Os delegados da 17ª Coordenadoria Regional de Polícia do Interior (Coorpin), em Juazeiro, no Norte da Bahia, também suspenderam as operações policiais por 30 dias. O protesto teve início após reunião do Sindicato dos Delegados de Polícia da Bahia (Adpeb), que aconteceu nesta segunda-feira (14), em Salvador.
Além das operações, os delegados também suspenderam o cumprimento de mandados, além das representações por novas medidas cautelares, inclusive as medidas protetivas decorrentes da Lei Maria da Penha. Os profissionais protestam contra o aumento de 4% concedido pelo Governo da Bahia, considerado insuficiente pela categoria, que também está insatisfeita com a ausência de diálogo, a falta de investimentos na instituição, tanto em estrutura, quanto na contratação de pessoal.
Ainda segundo a Adpeb, em assembleia também ficou deliberado que, caso o governador Rui Costa não atenda a entidade até o dia 21 de março, serão recolhidas as assinaturas e a entrega de todos os cargos da Polícia Civil ocupados por delegados a partir do dia 25 do mesmo mês.
Apesar de considerar legítimo o protesto dos Policiais Civis, familiares de vítimas da violência em Juazeiro, que tem crescido no município nos últimos meses, estão preocupados com a suspensão das operações. Em entrevista ao PNB, Rafaela Castro, mãe do jovem Pedro Henrique, assassinado há um ano no município, teme que as investigações do crime demorem ainda mais.

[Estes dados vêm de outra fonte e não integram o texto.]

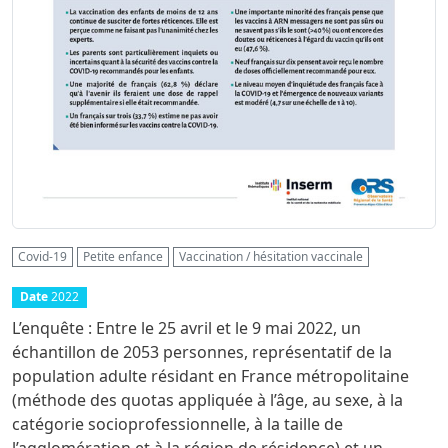
Covid-19
Petite enfance
Vaccination / hésitation vaccinale
Date
2022
L’enquête : Entre le 25 avril et le 9 mai 2022, un
échantillon de 2053 personnes, représentatif de la
population adulte résidant en France métropolitaine
(méthode des quotas appliquée à l’âge, au sexe, à la
catégorie socioprofessionnelle, à la taille de
l’agglomération et à la région de résidence) et un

“Ontem, 14, fez 1 ano da morte do meu filho e nada das investigações serem concluídas. Hoje tive a infeliz notícia de que os policiais civis estão pretendendo parar as atividades. Todas as vezes que avançam as investigações, existem vários assassinatos na cidades, o que faz com que o delegado não possa concluí-lo. Estamos à mercê de um Governador que não está nem ai para a população. A Polícia Civil precisa trabalhar e trabalhar com qualidade, para que assim possa dar as respostas que a sociedade precisa. Estou disposta até a ir em salvador e dormir nem que seja na porta do Governador, mas ele tem que nos dá uma resposta”, desabafou.
Rafaela elogiou ainda o trabalho do Coordenador da Delegacia de Homicídios de Juazeiro, Delegado Pessoa, mas reconheceu que o mesmo enfrenta dificuldades para realizar o seu trabalho.
“O Delegado de Homicídios de Juazeiro, Thiago Pessoa, é um homem competente e muito atencioso com a sociedade, mas ele precisa de auxílio para que possa trabalhar com qualidade. Estou indignada e não aceito o que está acontecendo com esses profissionais, pois como mãe de uma vítima da criminalidade, e cidadã baiana, exijo uma segurança pública de qualidade e que Rui Costa se conscientize que somos seres humanos. Juazeiro não pode ficar a mercê de bandidos, assassinos que tiram a vida dos nossos filhos, simplesmente porque querem matar. Juazeiro virou capital no índice de violência. O tráfico de drogas tomou de conta do município. Eu como mãe que luto por justiça e resposta nas investigações do caso do meu filho, estou indignada com essa notícia da parada dos polícias”, acrescentou.
Somente neste ano de 2022, o município já registrou 21 homicídios, sendo que seis deles ocorreram neste mês de março.